Una persona culta es aquella (…) que sabe cómo elegir compañía entre los hombres [y mujeres], entre las cosas, entre las ideas, tanto en el presente como en el pasado. H. Arendt

miércoles, 13 de noviembre de 2024

ERREJÓN Y LA DOBLE MORAL

 




La doble moral ha sido un comportamiento netamente masculino desde tiempos inmemoriales, ya que a las mujeres no se les ha permitido más que una versión de la moral, la del sistema heteropatriarcal. Las mujeres han sido vigiladas, maltratadas, encerradas, para que su comportamiento respondiera a la normatividad estricta, lo contrario implicaba, entre otras cosas, un peligro para la paternidad legítima de los hombres que han castigado siempre, incluso con la muerte. Pero las normas elaboradas por los hombres permiten un comportamiento masculino laxo, aceptable y bien visto (en todo caso, los hombres nunca han sido censurados por vivir en la doble moral).


Pero el «caso Errejón» resulta llamativo porque la doble moral parece que no va con los hombres «progresistas» o de izquierdas, ellos se las han apañado para hacernos creer que no hacen esas «cosas», que eso es propio de la derecha, del conservadurismo casposo. Los hombres de izquierdas se han situado en un nivel de superioridad moral, también en los comportamientos sexuales, puesto que son feministas y han logrado una nueva masculinidad que les exime del machismo, del deseo de dominio y del abuso de poder. El «caso Errejón» demuestra que las cosas no son tan sencillas y que algunos viven esa doble moral de forma extrema.


El «caso Errejón» pone de manifiesto otros aspectos dignos de reflexión. El discurso identitario construido sobre las diferencias entre hombres y mujeres, que los feminismos han consolidado y, en algunos casos, han naturalizado como elementos fijos, han servido para regular los deseos, la sexualidad y las relaciones sociales.
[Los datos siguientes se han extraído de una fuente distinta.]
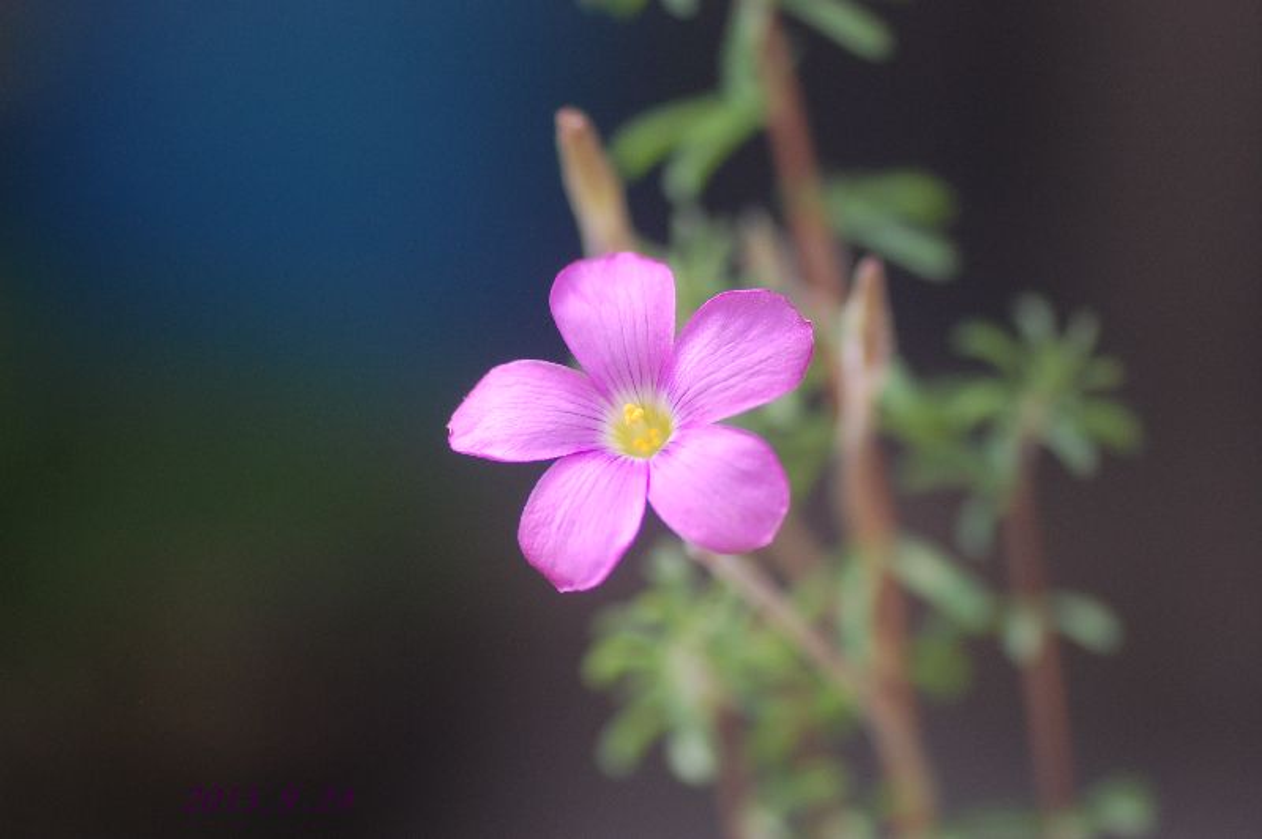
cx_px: 631
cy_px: 420
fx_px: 4728
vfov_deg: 10.1
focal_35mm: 135
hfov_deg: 15.2
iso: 400
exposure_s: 1/250
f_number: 4
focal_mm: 90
Las identidades femeninas y masculinas se han basado en un contraste binario entre una sexualidad femenina sacralizada (necesitada de seguridad y afecto) y una sexualidad masculina irrefrenable y, en ocasiones, agresiva y violenta. El «caso Errejón» parece responder a ese prototipo de mal masculino peligroso.


Pero sin entrar en detalles del «caso Errejón» que está en fase de investigación, individualizar el peligro de las agresiones sexuales, nos apartan de responsabilizar a las instancias e instituciones que sostienen el sistema heteropatriarcal y que son el fundamento de las violencias. Errejón conoce tan bien el discurso feminista que él mismo utilizó este argumento en su carta de dimisión para justificar su comportamiento culpando al patriarcado. Esto no funciona así: tú debes responsabilizarte de tu comportamiento agresor y abusador y nosotras nos encargaremos de indagar el aspecto estructural del sistema heteropatriarcal que hay tras tu violencia contra las mujeres.


El «caso Errejón» ha puesto en evidencia la facilidad con la que los feminismos y otras instancias políticas caen en el punitivismo, en la necesidad de poner en la picota al agresor y castigarle. Comprendemos que las víctimas puedan necesitar el castigo, pero desde un punto de vista feminista y anarquista debemos preguntarnos: ¿Para qué sirve el castigo, la pena? ¿Qué aporta a la solución de la violencia de género una política restrictiva y regulacionista? ¿Consideramos que el feminismo anarquista debe apostar por una justicia basada en la venganza? En ningún caso podemos apoyar la necesidad de que el Estado aparezca como la instancia protectora de las víctimas y que estas queden como seres necesitados de protección e incapaces de autoprotegerse.


No resulta, por último, menos relevante que hayan sido en gran parte mujeres de las formaciones políticas en que estaba encuadrado Errejón quienes han ocultado su conducta sexual agresiva y maltratadora en aras de la defensa de un fin superior: la defensa del proyecto político que compartían. Tanta importancia se concede a este fin superior que para muchos el «caso Errejón» tendrá graves consecuencias para la izquierda en su proyecto electoral.


Al margen de ser de izquierdas o de derechas, la vida cotidiana de los hombres está, como mínimo, salpicada de machismo (y eso no depende de quién gobierna), es un mal estructural que conviene enfocar de modo adecuado para avanzar en el debilitamiento del sistema heteropatriarcal.